That's probably enough reminiscing. Time to get on to what actually inspired me to write this.

Yesterday I was listening to a podcast. The podcast itself has nothing to do with music, in fact it's about sports (gasp! Who likes sports??). During a break in the show, this song played. Something about it really struck me. I Googled some of the lyrics and found out the band was Mumford and Sons. I'd heard of them before, but didn't actively take to what I had heard previously. Today I purchased their album Sigh No More and experienced something I haven't in a really long time: striking gold.

Some albums are great, all-around works, you find them and believe they will remain an important voice in your life for years to come(Neutral Milk Hotel – In The Aeroplane Over the Sea), some albums lure you in with some great songs, but there is no developed feeling which threads through the entire record, and the album ultimately falls flat (Leonard Cohen – New Skin For The Old Ceremony) and some albums are messes which somehow work (The Who - Quadrophenia). Some albums, you listen to them once, they lie dormant in your CD case or on your playlist awhile, then something happens in your life that makes this particular album the exact thing you need until you get through whatever it is (The Mountain Goats – The Sunset Tree). Some albums just suck (anything by U2). Albums take up residence in our mp3 players and our heads for varying amounts of time, but they all leave a little bit of their residue behind.

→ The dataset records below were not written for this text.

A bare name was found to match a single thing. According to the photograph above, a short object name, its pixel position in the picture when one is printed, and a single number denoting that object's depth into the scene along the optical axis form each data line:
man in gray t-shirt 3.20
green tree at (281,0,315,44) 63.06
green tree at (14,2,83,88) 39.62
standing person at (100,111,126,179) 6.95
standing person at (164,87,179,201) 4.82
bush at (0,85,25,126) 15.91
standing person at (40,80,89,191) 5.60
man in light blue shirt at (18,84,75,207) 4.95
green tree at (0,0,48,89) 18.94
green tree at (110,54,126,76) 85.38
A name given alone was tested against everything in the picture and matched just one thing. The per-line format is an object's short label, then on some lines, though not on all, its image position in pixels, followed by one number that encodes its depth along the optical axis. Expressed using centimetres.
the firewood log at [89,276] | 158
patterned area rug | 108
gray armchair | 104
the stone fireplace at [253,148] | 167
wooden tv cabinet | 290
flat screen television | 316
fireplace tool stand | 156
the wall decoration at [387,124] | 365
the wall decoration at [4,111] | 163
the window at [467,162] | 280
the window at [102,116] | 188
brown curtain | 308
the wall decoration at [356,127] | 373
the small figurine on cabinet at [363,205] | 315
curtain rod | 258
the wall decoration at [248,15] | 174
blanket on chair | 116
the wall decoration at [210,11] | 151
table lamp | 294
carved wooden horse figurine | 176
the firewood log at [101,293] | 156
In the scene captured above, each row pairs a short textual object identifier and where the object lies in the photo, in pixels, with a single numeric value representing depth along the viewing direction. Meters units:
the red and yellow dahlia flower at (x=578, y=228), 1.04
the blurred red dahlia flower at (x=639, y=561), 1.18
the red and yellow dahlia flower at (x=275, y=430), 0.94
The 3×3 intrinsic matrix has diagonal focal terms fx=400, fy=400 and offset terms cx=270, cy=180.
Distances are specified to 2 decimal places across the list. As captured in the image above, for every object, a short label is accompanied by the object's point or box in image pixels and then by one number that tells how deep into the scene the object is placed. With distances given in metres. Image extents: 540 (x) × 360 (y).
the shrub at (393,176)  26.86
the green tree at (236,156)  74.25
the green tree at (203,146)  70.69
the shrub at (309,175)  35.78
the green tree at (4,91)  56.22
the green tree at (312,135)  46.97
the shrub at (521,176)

Mumford and Sons' Sigh No More is the first truly touching album I've stumbled upon in quite some time. Themes such as love (that real, hard-fought love that takes from you but ultimately gives back so much more than it took), spirituality, hardship, sacrifice, salvation and resilience in spite of such permeate the entire album. The thing is, this is done with a true sense of dignity and maturity, two things often missing from music which focuses on themes such as these. Marcus Mumford's voice takes on these issues with true believability—he's not spouting clichés and rhetoric in an effort to plug into a popular market—he's telling stories in a way which make you believe he feels every word and associates an actual memory with each song. The band waltzes through twelve tracks of melodic modern-folk, each track is unique, but unified by theme and voice. Whether Mumford is speaking of romance, God or an enemy, he brings it all back together by leaving a piece of himself in each track. It's a startling orchestration. There is something very genuine about this album. While the record deals with many hard subjects, there is an overlaying tone of struggle and triumph despite difficulty, pain or past failure. It's a remarkable accomplishment and I can't readily equate it with any other album I own. While it's not quite perfect, it's nearly so.

Suffering is a complicated thing. There's a big difference between wallowing in your troubles and lamenting them. One denotes a pause in progression, the other, sinking stagnation.

I'm not going to quote lyrics at you because I think that's one of the stupidest practices found in music criticism today. It seems like when your typical Rolling Stone album reviewer listens to an album 1.5 times and attempts to write a review they just resort to a brief quotation of lyrics, divorced from the context of the song, and make a few stumbling, cursory conclusions about the album as a whole. Fuck Rolling Stone. Suffice to say, Mumford is able to tackle hard, emotional subjects with dignity. This is not easy to do. The absence of dignity has long dissuaded me from certain popular music. Nothing turns me off to music more than some 30-something fake whining on about teenage romance and how much pain he's in to the backdrop of three-chord pop rock. It's such a farce, and it disgusts me that this is what is passing for an emotionally-made record these days. It taps into an uncertainty widely felt by younger generations these days and creates a caricaturization of actual feeling. It's a joke which celebrates imitation of real feeling.

I don't expect Sigh No More to resonate with everyone as it has with me; we all respond to different aesthetics, if one other person finds something that lifts them in it, that makes all these words worth it.

I purchased the album via electronic download. The top comment in the customer reviews section simply read “this album saved me from suicide.” While that may very well be an exaggeration, after listening to the record and already being intimately familiar with music's power to heal broken spirits, I'm inclined believe it might not be. I don't know where I'd be without music, and without the affinity I have for it, but I'd be far less than I am today.